* **EXERCISE**: Could you return the whole listing exactly?

* **MATERIAL FOR THIS TASK**:

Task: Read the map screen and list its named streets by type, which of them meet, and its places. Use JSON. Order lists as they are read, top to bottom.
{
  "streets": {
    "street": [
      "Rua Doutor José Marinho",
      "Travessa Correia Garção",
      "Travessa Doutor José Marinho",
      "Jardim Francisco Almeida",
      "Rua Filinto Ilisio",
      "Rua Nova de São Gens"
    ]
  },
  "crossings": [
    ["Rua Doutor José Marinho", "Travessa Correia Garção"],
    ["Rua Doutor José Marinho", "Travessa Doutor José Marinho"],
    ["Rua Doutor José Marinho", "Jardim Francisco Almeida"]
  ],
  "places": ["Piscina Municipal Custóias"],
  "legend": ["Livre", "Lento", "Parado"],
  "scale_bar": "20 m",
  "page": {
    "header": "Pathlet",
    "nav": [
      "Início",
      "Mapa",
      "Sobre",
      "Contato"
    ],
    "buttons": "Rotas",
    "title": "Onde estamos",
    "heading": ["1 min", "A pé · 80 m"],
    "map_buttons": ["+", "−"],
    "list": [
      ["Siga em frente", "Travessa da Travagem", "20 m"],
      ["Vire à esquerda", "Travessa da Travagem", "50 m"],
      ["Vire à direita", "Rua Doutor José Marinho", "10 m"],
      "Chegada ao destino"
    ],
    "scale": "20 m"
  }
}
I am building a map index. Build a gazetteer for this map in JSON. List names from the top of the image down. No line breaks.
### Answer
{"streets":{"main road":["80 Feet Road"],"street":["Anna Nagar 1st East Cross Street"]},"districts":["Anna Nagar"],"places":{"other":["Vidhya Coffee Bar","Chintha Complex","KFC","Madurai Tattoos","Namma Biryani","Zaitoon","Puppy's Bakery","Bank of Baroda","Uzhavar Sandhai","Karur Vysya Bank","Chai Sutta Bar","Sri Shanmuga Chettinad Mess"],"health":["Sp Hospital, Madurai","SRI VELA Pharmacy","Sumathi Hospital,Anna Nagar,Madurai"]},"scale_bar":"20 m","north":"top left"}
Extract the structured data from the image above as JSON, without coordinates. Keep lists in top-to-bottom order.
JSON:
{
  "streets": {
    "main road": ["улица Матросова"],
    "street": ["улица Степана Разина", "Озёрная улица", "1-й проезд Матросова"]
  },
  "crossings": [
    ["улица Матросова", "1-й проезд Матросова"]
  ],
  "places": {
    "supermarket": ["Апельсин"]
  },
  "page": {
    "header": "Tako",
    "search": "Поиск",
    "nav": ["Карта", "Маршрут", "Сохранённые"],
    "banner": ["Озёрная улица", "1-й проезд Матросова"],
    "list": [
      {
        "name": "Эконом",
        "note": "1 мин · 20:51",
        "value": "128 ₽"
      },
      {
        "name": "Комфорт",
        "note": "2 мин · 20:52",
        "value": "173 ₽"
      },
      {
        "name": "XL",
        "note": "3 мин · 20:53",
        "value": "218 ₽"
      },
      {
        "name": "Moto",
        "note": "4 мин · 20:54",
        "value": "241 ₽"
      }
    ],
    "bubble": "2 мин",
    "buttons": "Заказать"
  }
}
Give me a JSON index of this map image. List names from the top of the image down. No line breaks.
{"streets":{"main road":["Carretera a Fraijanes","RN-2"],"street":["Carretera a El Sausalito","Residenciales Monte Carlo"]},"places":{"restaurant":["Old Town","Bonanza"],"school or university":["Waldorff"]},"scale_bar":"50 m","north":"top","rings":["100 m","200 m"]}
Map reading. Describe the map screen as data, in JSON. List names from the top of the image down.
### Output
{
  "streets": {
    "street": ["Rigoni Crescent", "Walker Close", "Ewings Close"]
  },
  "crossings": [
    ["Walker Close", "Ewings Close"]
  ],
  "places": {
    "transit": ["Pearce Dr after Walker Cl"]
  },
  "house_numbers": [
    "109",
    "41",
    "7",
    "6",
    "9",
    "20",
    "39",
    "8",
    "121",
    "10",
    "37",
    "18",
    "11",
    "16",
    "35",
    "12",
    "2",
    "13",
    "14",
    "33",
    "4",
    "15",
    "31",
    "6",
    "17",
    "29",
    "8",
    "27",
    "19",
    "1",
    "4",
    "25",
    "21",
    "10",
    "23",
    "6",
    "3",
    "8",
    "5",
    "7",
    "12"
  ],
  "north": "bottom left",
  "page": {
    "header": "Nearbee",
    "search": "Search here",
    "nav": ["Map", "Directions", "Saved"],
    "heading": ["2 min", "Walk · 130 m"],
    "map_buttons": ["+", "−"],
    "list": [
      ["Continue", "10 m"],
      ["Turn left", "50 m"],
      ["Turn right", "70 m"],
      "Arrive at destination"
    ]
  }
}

* **RESPONSE BELOW**:
Task: Read the map screen and list its named streets by type, which of them meet, and its places. Use JSON. Order lists as they are read, top to bottom.
{
  "streets": {
    "street": [
      "Rua Doutor José Marinho",
      "Travessa Correia Garção",
      "Travessa Doutor José Marinho",
      "Jardim Francisco Almeida",
      "Rua Filinto Ilisio",
      "Rua Nova de São Gens"
    ]
  },
  "crossings": [
    ["Rua Doutor José Marinho", "Travessa Correia Garção"],
    ["Rua Doutor José Marinho", "Travessa Doutor José Marinho"],
    ["Rua Doutor José Marinho", "Jardim Francisco Almeida"]
  ],
  "places": ["Piscina Municipal Custóias"],
  "legend": ["Livre", "Lento", "Parado"],
  "scale_bar": "20 m",
  "page": {
    "header": "Pathlet",
    "nav": [
      "Início",
      "Mapa",
      "Sobre",
      "Contato"
    ],
    "buttons": "Rotas",
    "title": "Onde estamos",
    "heading": ["1 min", "A pé · 80 m"],
    "map_buttons": ["+", "−"],
    "list": [
      ["Siga em frente", "Travessa da Travagem", "20 m"],
      ["Vire à esquerda", "Travessa da Travagem", "50 m"],
      ["Vire à direita", "Rua Doutor José Marinho", "10 m"],
      "Chegada ao destino"
    ],
    "scale": "20 m"
  }
}
I am building a map index. Build a gazetteer for this map in JSON. List names from the top of the image down. No line breaks.
### Answer
{"streets":{"main road":["80 Feet Road"],"street":["Anna Nagar 1st East Cross Street"]},"districts":["Anna Nagar"],"places":{"other":["Vidhya Coffee Bar","Chintha Complex","KFC","Madurai Tattoos","Namma Biryani","Zaitoon","Puppy's Bakery","Bank of Baroda","Uzhavar Sandhai","Karur Vysya Bank","Chai Sutta Bar","Sri Shanmuga Chettinad Mess"],"health":["Sp Hospital, Madurai","SRI VELA Pharmacy","Sumathi Hospital,Anna Nagar,Madurai"]},"scale_bar":"20 m","north":"top left"}
Extract the structured data from the image above as JSON, without coordinates. Keep lists in top-to-bottom order.
JSON:
{
  "streets": {
    "main road": ["улица Матросова"],
    "street": ["улица Степана Разина", "Озёрная улица", "1-й проезд Матросова"]
  },
  "crossings": [
    ["улица Матросова", "1-й проезд Матросова"]
  ],
  "places": {
    "supermarket": ["Апельсин"]
  },
  "page": {
    "header": "Tako",
    "search": "Поиск",
    "nav": ["Карта", "Маршрут", "Сохранённые"],
    "banner": ["Озёрная улица", "1-й проезд Матросова"],
    "list": [
      {
        "name": "Эконом",
        "note": "1 мин · 20:51",
        "value": "128 ₽"
      },
      {
        "name": "Комфорт",
        "note": "2 мин · 20:52",
        "value": "173 ₽"
      },
      {
        "name": "XL",
        "note": "3 мин · 20:53",
        "value": "218 ₽"
      },
      {
        "name": "Moto",
        "note": "4 мин · 20:54",
        "value": "241 ₽"
      }
    ],
    "bubble": "2 мин",
    "buttons": "Заказать"
  }
}
Give me a JSON index of this map image. List names from the top of the image down. No line breaks.
{"streets":{"main road":["Carretera a Fraijanes","RN-2"],"street":["Carretera a El Sausalito","Residenciales Monte Carlo"]},"places":{"restaurant":["Old Town","Bonanza"],"school or university":["Waldorff"]},"scale_bar":"50 m","north":"top","rings":["100 m","200 m"]}
Map reading. Describe the map screen as data, in JSON. List names from the top of the image down.
### Output
{
  "streets": {
    "street": ["Rigoni Crescent", "Walker Close", "Ewings Close"]
  },
  "crossings": [
    ["Walker Close", "Ewings Close"]
  ],
  "places": {
    "transit": ["Pearce Dr after Walker Cl"]
  },
  "house_numbers": [
    "109",
    "41",
    "7",
    "6",
    "9",
    "20",
    "39",
    "8",
    "121",
    "10",
    "37",
    "18",
    "11",
    "16",
    "35",
    "12",
    "2",
    "13",
    "14",
    "33",
    "4",
    "15",
    "31",
    "6",
    "17",
    "29",
    "8",
    "27",
    "19",
    "1",
    "4",
    "25",
    "21",
    "10",
    "23",
    "6",
    "3",
    "8",
    "5",
    "7",
    "12"
  ],
  "north": "bottom left",
  "page": {
    "header": "Nearbee",
    "search": "Search here",
    "nav": ["Map", "Directions", "Saved"],
    "heading": ["2 min", "Walk · 130 m"],
    "map_buttons": ["+", "−"],
    "list": [
      ["Continue", "10 m"],
      ["Turn left", "50 m"],
      ["Turn right", "70 m"],
      "Arrive at destination"
    ]
  }
}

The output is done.